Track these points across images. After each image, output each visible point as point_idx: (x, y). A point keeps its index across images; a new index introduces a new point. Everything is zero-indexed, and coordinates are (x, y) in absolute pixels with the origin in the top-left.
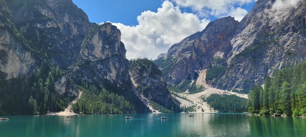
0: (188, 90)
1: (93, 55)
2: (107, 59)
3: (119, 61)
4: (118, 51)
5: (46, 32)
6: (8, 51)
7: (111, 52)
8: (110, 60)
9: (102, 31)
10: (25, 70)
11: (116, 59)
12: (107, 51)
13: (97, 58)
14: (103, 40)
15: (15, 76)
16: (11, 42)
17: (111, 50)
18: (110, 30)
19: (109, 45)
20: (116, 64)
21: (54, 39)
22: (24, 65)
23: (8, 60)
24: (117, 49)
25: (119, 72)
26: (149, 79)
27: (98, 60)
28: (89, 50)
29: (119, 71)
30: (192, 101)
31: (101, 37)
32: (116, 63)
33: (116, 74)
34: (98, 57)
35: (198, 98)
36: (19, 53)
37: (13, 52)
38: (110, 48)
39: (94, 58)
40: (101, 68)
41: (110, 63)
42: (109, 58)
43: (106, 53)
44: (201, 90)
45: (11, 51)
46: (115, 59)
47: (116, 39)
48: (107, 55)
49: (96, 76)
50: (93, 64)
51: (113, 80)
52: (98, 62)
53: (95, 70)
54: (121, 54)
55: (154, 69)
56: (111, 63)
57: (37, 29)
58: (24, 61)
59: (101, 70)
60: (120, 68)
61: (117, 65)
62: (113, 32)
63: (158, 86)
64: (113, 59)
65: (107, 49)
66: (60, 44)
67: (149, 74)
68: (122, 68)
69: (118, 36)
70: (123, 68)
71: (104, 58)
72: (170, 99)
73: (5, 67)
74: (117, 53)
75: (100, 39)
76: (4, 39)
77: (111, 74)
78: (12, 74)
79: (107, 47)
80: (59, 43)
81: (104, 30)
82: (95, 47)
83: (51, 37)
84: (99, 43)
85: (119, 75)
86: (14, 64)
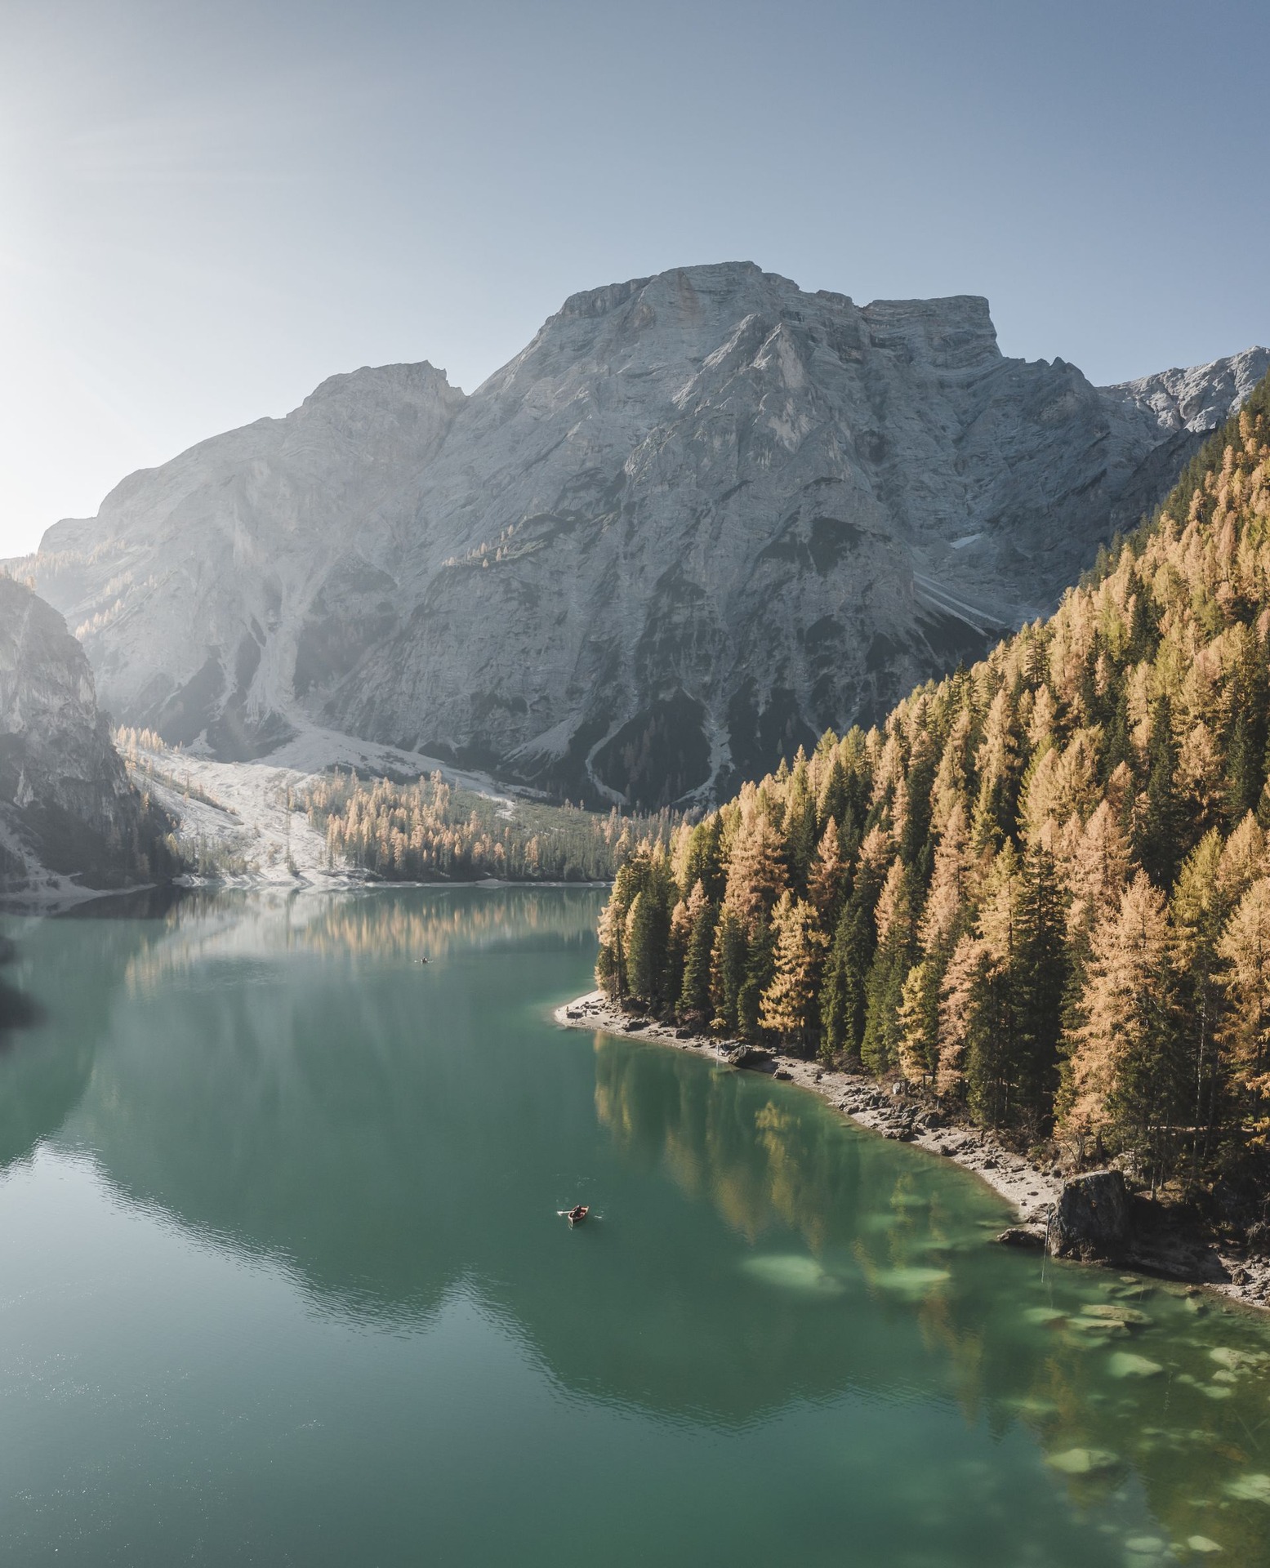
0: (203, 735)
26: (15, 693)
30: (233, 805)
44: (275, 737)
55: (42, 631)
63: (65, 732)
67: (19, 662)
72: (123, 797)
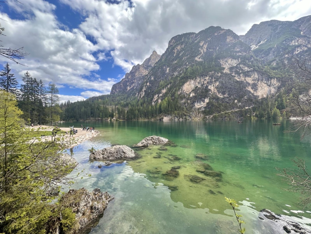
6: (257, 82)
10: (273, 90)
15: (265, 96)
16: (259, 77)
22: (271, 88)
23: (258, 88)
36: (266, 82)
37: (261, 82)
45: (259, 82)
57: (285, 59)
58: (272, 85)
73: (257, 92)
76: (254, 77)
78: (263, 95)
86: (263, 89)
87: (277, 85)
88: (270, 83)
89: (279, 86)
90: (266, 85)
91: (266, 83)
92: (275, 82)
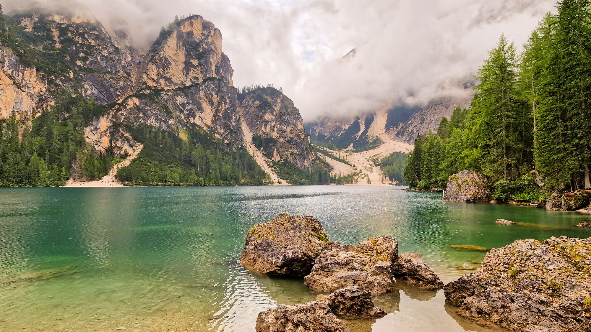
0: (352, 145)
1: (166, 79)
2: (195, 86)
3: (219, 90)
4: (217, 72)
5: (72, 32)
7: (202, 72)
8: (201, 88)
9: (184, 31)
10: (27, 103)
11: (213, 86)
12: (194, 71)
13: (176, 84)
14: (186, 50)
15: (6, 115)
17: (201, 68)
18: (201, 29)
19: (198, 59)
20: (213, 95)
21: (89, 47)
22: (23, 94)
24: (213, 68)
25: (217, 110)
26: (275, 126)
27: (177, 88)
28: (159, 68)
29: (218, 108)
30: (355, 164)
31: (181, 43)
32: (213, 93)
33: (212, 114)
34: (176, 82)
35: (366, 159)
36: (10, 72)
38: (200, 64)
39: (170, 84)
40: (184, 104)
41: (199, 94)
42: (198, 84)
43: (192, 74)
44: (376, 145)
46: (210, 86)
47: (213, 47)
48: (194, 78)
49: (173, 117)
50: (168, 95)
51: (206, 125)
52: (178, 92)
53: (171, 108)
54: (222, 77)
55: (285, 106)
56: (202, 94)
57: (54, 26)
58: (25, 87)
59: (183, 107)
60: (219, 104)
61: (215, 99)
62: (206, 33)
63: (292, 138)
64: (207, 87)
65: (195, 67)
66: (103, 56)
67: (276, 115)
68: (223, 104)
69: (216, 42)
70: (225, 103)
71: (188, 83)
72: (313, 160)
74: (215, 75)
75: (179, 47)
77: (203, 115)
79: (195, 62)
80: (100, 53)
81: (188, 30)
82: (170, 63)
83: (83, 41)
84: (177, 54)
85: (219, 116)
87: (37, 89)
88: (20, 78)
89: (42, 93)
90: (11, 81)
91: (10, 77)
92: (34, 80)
....
*TASK REQUIREMENTS*: Copy the records above exactly, beginning at the line that contains "14: (103, 40)" and stopping after the line that contains "65: (107, 49)".

*COMPLETED TASK*:
14: (103, 40)
15: (15, 76)
16: (11, 42)
17: (111, 50)
18: (110, 30)
19: (109, 45)
20: (116, 64)
21: (54, 39)
22: (24, 65)
23: (8, 60)
24: (117, 49)
25: (119, 72)
26: (149, 79)
27: (98, 60)
28: (89, 50)
29: (119, 71)
30: (192, 101)
31: (101, 37)
32: (116, 63)
33: (116, 74)
34: (98, 57)
35: (198, 98)
36: (19, 53)
37: (13, 52)
38: (110, 48)
39: (94, 58)
40: (101, 68)
41: (110, 63)
42: (109, 58)
43: (106, 53)
44: (201, 90)
45: (11, 51)
46: (115, 59)
47: (116, 39)
48: (107, 55)
49: (96, 76)
50: (93, 64)
51: (113, 80)
52: (98, 62)
53: (95, 70)
54: (121, 54)
55: (154, 69)
56: (111, 63)
57: (37, 29)
58: (24, 61)
59: (101, 70)
60: (120, 68)
61: (117, 65)
62: (113, 32)
63: (158, 86)
64: (113, 59)
65: (107, 49)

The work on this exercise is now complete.